Closing out the spring months with a slight surge in new listings, Fraser Valley Real Estate Board president Larry Anderson states, “In general, we’re seeing fewer multiple offers, fewer subject-free offers, and homes overpriced are starting to sit longer. These are positive signs that the market is responding to near-record levels of new inventory.” This indicates that as the summer rolls on, the Langley market may cool down to a simmer; welcome news for hopeful homebuyers who have been sitting on the sidelines due to surging property prices.
The month of May saw nearly every major real estate metric begin to decrease. Unit sales for the month saw a slight decrease compared to April, with 191 detached houses being sold, 148 townhouse sales, and 170 condos changing hands – the only type of property to see a month-over-month jump in sales when compared to April. In tandem with the slight decline in sales, new homes hitting the market also dropped. New detached home listings declined 21.3%, decreasing from 310 in April to 244 in May; townhouses being listed decreased from 250 in April to 199 in May – a 20.4% decrease; and, condos marginally decreased from 232 in April to 224 in May.

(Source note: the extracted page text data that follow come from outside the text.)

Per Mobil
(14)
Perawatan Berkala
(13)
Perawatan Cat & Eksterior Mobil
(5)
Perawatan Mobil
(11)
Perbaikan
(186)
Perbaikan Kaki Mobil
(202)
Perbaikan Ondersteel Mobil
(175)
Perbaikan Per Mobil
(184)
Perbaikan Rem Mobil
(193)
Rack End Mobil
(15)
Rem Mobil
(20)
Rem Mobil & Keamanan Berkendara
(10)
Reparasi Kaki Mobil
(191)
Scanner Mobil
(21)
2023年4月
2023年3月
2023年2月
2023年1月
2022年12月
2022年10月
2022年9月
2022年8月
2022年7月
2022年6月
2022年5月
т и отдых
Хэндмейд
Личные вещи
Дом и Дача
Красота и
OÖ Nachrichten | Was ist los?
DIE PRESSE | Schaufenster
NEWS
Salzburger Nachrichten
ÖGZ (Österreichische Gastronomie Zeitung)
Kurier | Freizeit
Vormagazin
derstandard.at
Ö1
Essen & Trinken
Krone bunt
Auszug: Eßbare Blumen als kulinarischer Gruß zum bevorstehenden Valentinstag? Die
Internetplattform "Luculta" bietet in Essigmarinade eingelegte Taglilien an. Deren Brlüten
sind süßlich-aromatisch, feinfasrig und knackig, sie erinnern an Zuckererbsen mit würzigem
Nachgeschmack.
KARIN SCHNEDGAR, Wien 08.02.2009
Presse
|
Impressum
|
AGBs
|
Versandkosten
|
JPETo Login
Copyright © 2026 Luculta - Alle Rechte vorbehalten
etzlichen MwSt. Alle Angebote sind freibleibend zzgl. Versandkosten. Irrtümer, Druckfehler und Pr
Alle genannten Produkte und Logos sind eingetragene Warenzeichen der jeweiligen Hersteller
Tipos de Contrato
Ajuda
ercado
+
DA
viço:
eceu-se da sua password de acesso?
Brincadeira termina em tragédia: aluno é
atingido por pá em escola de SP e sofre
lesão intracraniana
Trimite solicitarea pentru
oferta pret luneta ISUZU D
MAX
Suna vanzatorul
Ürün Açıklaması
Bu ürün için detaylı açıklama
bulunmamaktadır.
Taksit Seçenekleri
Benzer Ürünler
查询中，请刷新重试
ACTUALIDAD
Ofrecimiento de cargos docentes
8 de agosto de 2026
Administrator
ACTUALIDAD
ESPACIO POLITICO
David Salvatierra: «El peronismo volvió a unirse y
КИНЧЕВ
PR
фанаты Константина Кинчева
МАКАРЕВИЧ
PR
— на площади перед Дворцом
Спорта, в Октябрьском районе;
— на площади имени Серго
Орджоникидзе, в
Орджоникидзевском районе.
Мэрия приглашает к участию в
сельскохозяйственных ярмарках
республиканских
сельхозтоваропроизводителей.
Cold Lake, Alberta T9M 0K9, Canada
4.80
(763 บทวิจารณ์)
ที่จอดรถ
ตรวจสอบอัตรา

With the spring market adding homes to the market, buyers are now given more of a choice when it comes to selection – meaning, they can take back a bit of the control in the market. “Demand hasn’t changed,” Anderson said. “What’s changed is supply. In the last three months, buyers have 40 per cent more inventory to look at in the Fraser Valley and it’s allowed them to take back a little control. We’re seeing resistance to multiple offers and buyers adjusting their offers, or even waiting, because they have more selection. We’re a long way from a balanced market, but supply is helping us to head in the right direction.”
These May numbers carried into June, which saw the market slightly cool as summer began. Larry Anderson adds, “In June, we shifted from an extreme seller’s market to a strong seller’s market. Although demand for Fraser Valley homes remains very high – over 40 per cent of active listings sold in June – we’re seeing the market settle down giving buyers and sellers more room to maneuver. We’re now seeing more subject offers and for the first time in months, we’re starting to see price reductions.”
This past June, the Langley market saw sales hit 424 units, a nearly 16.7% decrease compared to May – further supporting this notion of the market beginning to shift away from a red hot sellers market. However, with active listings on the market decreasing month-over-month by almost 9.5%, the city is still has far to go before settling into more neutral territory.
What to Expect in the Langley Housing Market?
With the Langley housing market experiencing a slight dip in sales, coming off a scorching spring, prospective buyers may want to take more time to shop around before settling on a purchase. The market still has adequate listings, meaning bidding wars are anticipated to continue to decline, and this means that if you are in the market to purchase a new home, waiting until the fall be a good course of action. It is anticipated that the market will continue to slightly cool as the summer months continue, but is projected to remain firmly in sellers’ territory until early next year.